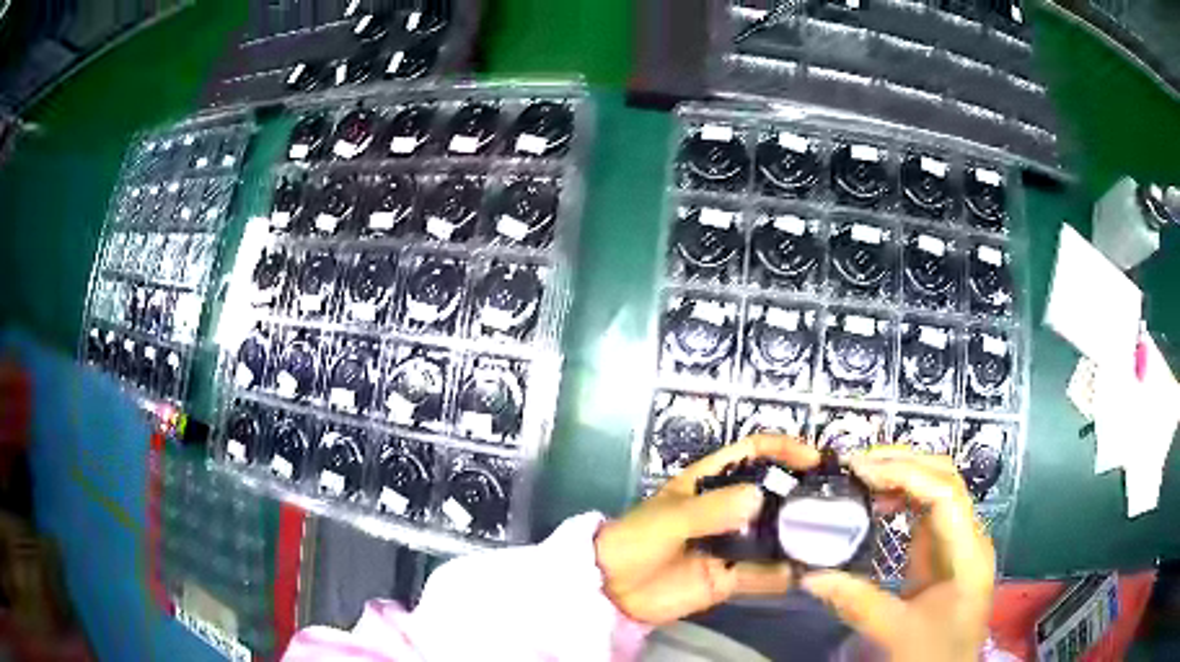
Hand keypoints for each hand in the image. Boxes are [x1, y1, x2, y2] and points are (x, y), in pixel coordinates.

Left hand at [595, 434, 819, 624]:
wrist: (612, 590)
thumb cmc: (635, 541)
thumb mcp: (669, 519)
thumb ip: (709, 511)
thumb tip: (758, 499)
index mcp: (710, 482)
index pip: (753, 453)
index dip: (783, 449)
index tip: (813, 459)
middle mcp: (727, 510)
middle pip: (772, 495)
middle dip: (800, 496)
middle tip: (834, 502)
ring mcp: (732, 545)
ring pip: (774, 536)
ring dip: (798, 537)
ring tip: (831, 538)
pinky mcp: (730, 578)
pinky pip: (763, 575)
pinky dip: (784, 575)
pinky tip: (806, 574)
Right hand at [802, 448, 995, 661]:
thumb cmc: (932, 655)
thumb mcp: (894, 633)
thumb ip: (856, 602)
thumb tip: (809, 577)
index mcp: (967, 554)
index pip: (944, 494)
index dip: (904, 474)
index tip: (860, 471)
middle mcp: (969, 537)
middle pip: (945, 480)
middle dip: (903, 463)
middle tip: (857, 465)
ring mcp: (959, 541)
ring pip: (937, 489)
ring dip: (902, 475)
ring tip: (863, 477)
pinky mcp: (945, 551)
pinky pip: (926, 511)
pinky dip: (902, 497)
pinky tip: (878, 503)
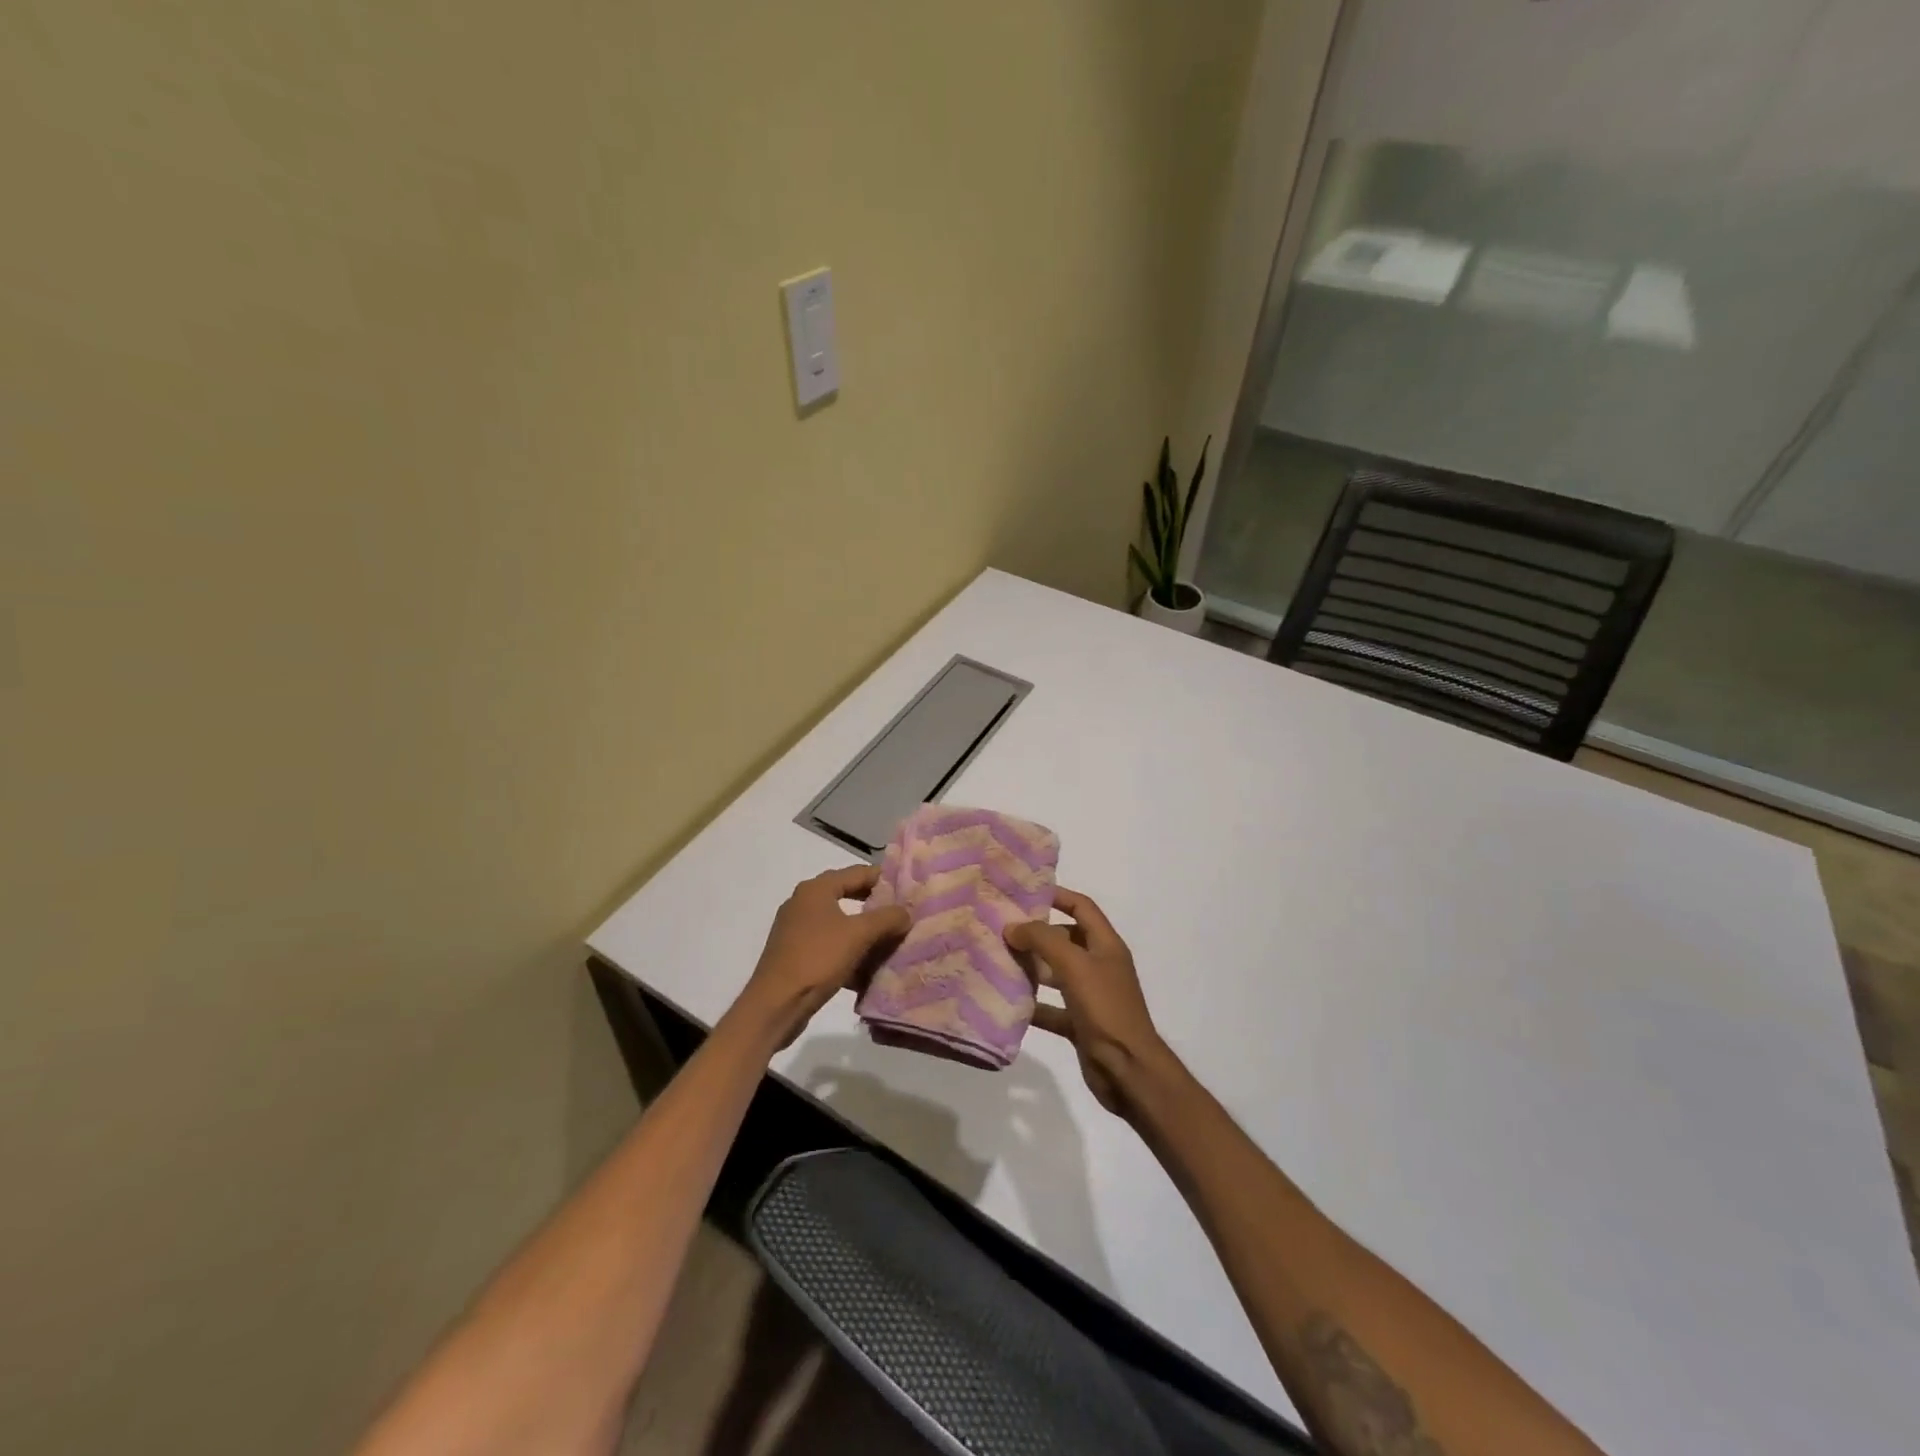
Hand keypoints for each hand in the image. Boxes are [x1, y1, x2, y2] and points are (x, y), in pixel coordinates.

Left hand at [736, 865, 910, 1046]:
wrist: (775, 1005)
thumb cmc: (817, 959)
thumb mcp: (859, 935)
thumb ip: (887, 918)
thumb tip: (906, 913)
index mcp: (816, 889)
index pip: (857, 872)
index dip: (884, 879)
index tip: (908, 889)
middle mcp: (803, 903)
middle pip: (848, 896)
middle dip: (875, 907)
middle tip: (901, 915)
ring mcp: (797, 930)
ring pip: (840, 924)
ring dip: (864, 932)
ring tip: (890, 942)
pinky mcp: (795, 954)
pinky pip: (829, 946)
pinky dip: (849, 952)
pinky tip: (867, 969)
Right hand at [1006, 887, 1172, 1117]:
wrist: (1129, 1071)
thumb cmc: (1106, 1009)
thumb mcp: (1075, 966)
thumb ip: (1043, 941)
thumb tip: (1012, 927)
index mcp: (1106, 945)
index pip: (1082, 907)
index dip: (1057, 896)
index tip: (1025, 892)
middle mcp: (1099, 966)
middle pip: (1066, 939)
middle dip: (1037, 933)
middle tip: (1002, 929)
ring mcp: (1090, 996)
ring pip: (1056, 973)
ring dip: (1032, 967)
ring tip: (999, 960)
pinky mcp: (1080, 1023)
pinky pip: (1052, 1007)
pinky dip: (1033, 1005)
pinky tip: (1007, 1003)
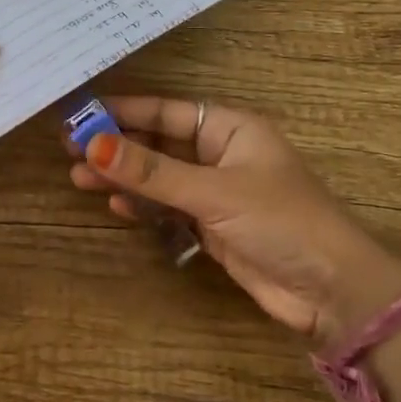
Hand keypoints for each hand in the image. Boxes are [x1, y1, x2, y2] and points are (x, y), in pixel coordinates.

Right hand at [66, 96, 400, 342]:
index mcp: (231, 128)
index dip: (123, 111)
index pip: (166, 111)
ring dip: (124, 177)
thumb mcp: (212, 192)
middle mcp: (222, 154)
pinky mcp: (213, 226)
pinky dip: (143, 206)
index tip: (80, 114)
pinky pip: (169, 207)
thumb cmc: (280, 222)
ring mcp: (217, 191)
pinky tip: (116, 205)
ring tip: (79, 177)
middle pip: (159, 142)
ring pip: (159, 177)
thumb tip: (93, 144)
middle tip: (69, 149)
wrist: (330, 290)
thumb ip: (151, 172)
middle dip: (118, 146)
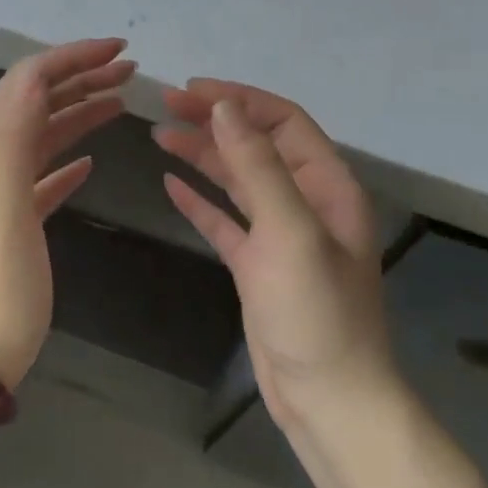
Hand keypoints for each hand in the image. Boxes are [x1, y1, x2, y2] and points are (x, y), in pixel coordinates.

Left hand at [0, 38, 134, 387]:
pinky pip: (44, 177)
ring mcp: (2, 192)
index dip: (72, 56)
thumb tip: (38, 77)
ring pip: (44, 136)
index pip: (30, 79)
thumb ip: (14, 130)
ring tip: (121, 104)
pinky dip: (68, 160)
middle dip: (82, 77)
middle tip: (131, 72)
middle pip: (39, 101)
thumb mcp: (1, 193)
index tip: (120, 50)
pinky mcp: (16, 223)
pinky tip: (90, 163)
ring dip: (81, 112)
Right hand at [154, 80, 397, 429]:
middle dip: (215, 121)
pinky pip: (225, 221)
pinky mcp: (257, 266)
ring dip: (203, 155)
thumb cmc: (316, 311)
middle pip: (256, 146)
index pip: (283, 122)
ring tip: (160, 134)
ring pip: (238, 180)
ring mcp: (280, 235)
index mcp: (327, 186)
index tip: (192, 89)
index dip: (239, 100)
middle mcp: (306, 203)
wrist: (327, 397)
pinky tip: (170, 184)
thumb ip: (258, 166)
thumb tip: (225, 106)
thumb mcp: (290, 232)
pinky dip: (199, 200)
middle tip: (166, 104)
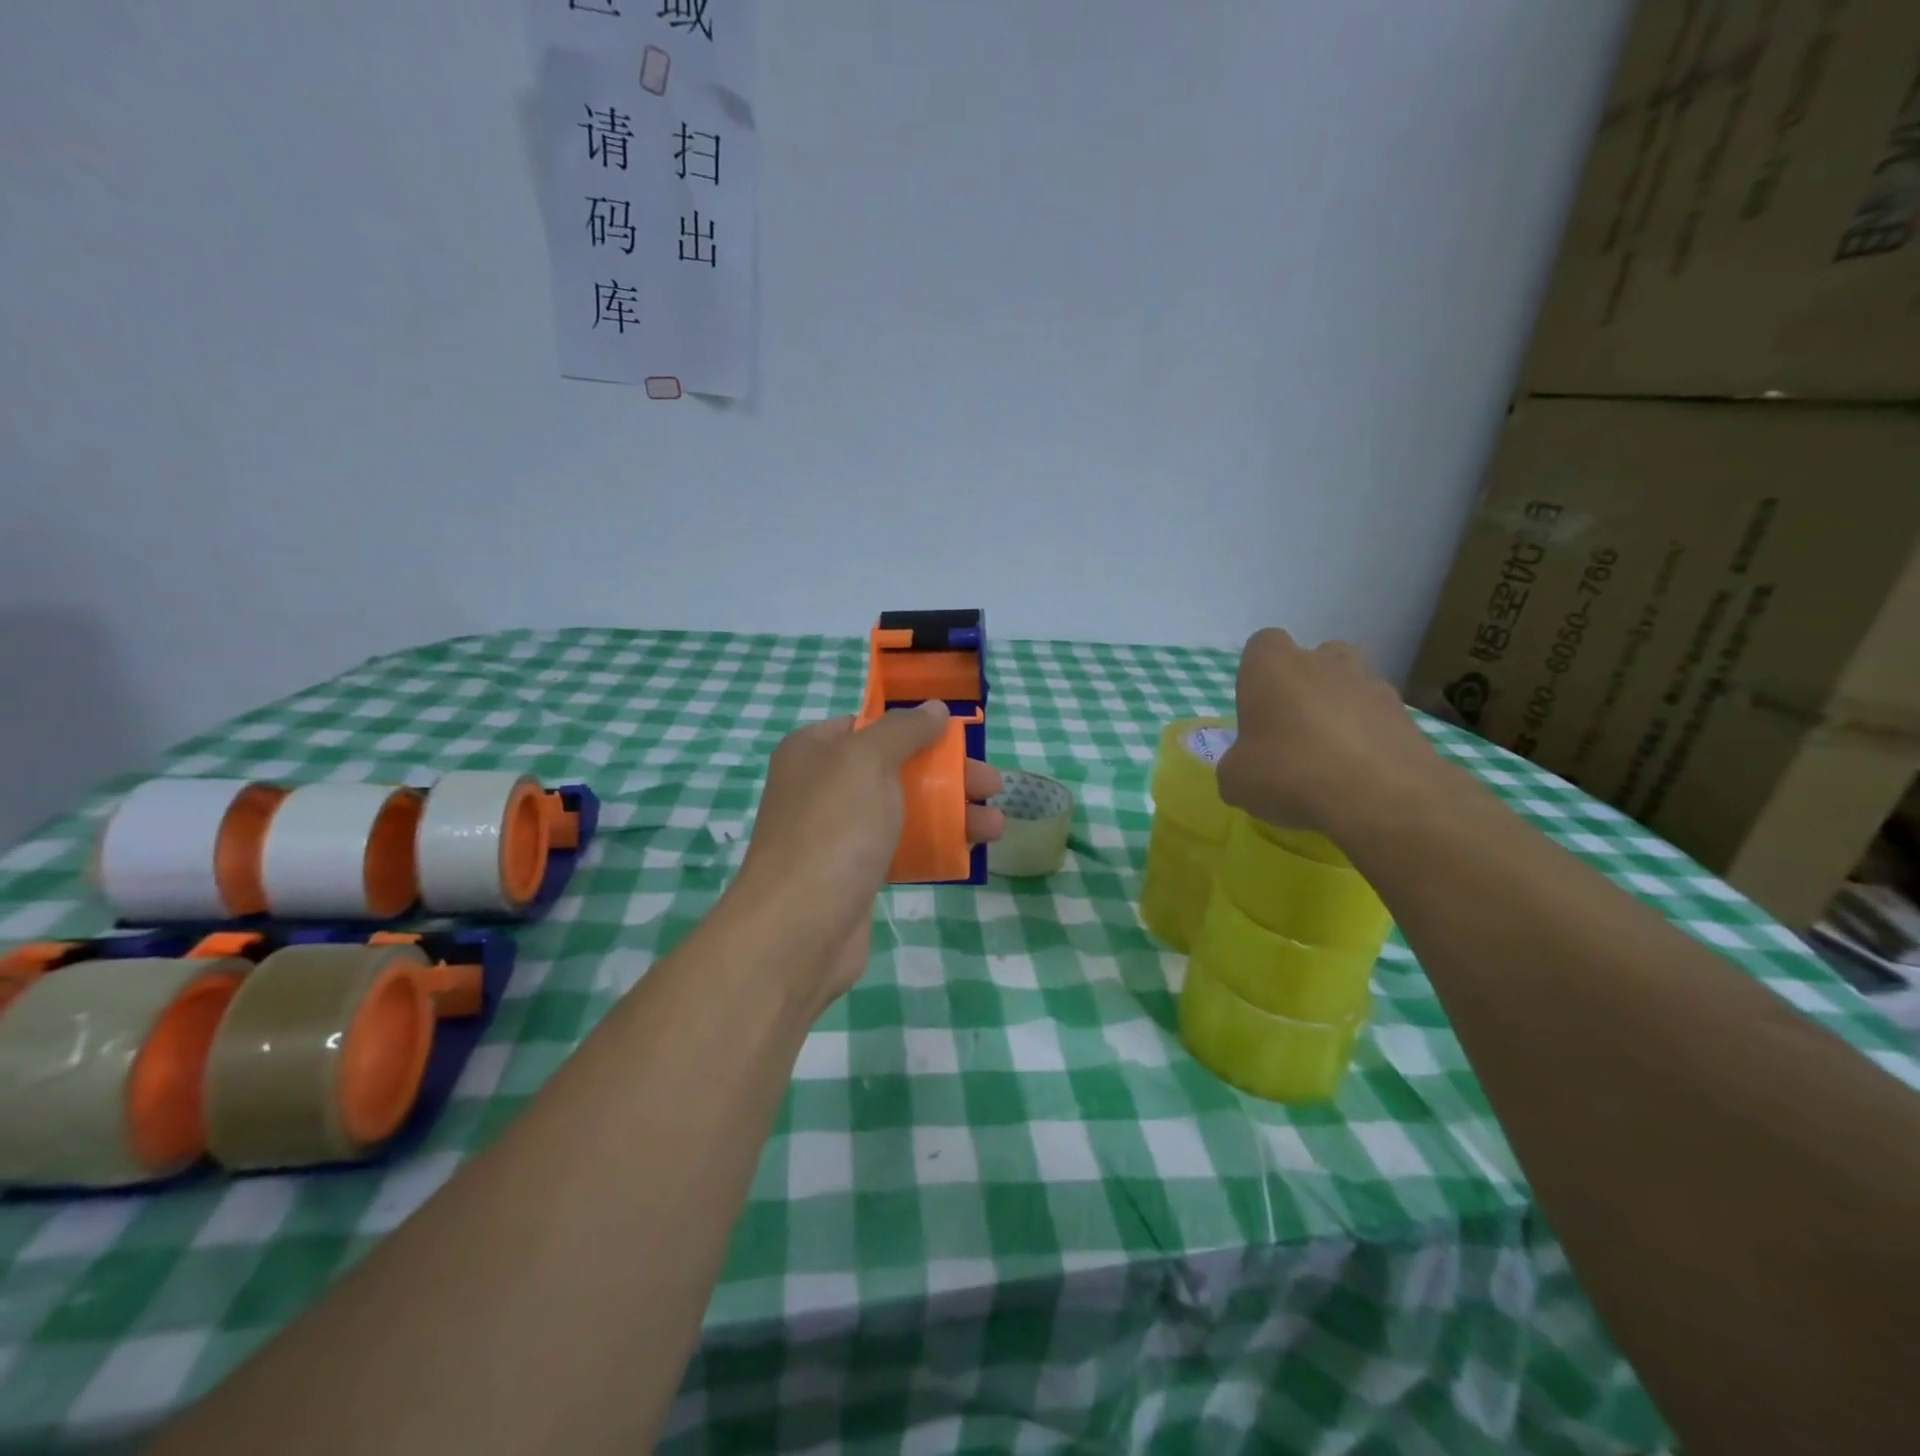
• • • •
_The problem_
Where the line holding "middle tip: (834, 502)" appears in the listing above, start reproducing exactly, and end with the line holding "thumb tip: (809, 577)".

_Exercise response_
middle tip: (834, 502)
ring mcp: (732, 545)
ring pip: (774, 536)
ring dip: (798, 537)
ring tip: (831, 538)
pinky mcp: (730, 578)
pinky pip: (763, 575)
pinky dip: (784, 575)
pinky tip: (806, 574)
Right hand at [802, 448, 995, 661]:
thumb cmc: (932, 655)
thumb mcp: (894, 633)
thumb ip: (856, 602)
thumb tip: (809, 577)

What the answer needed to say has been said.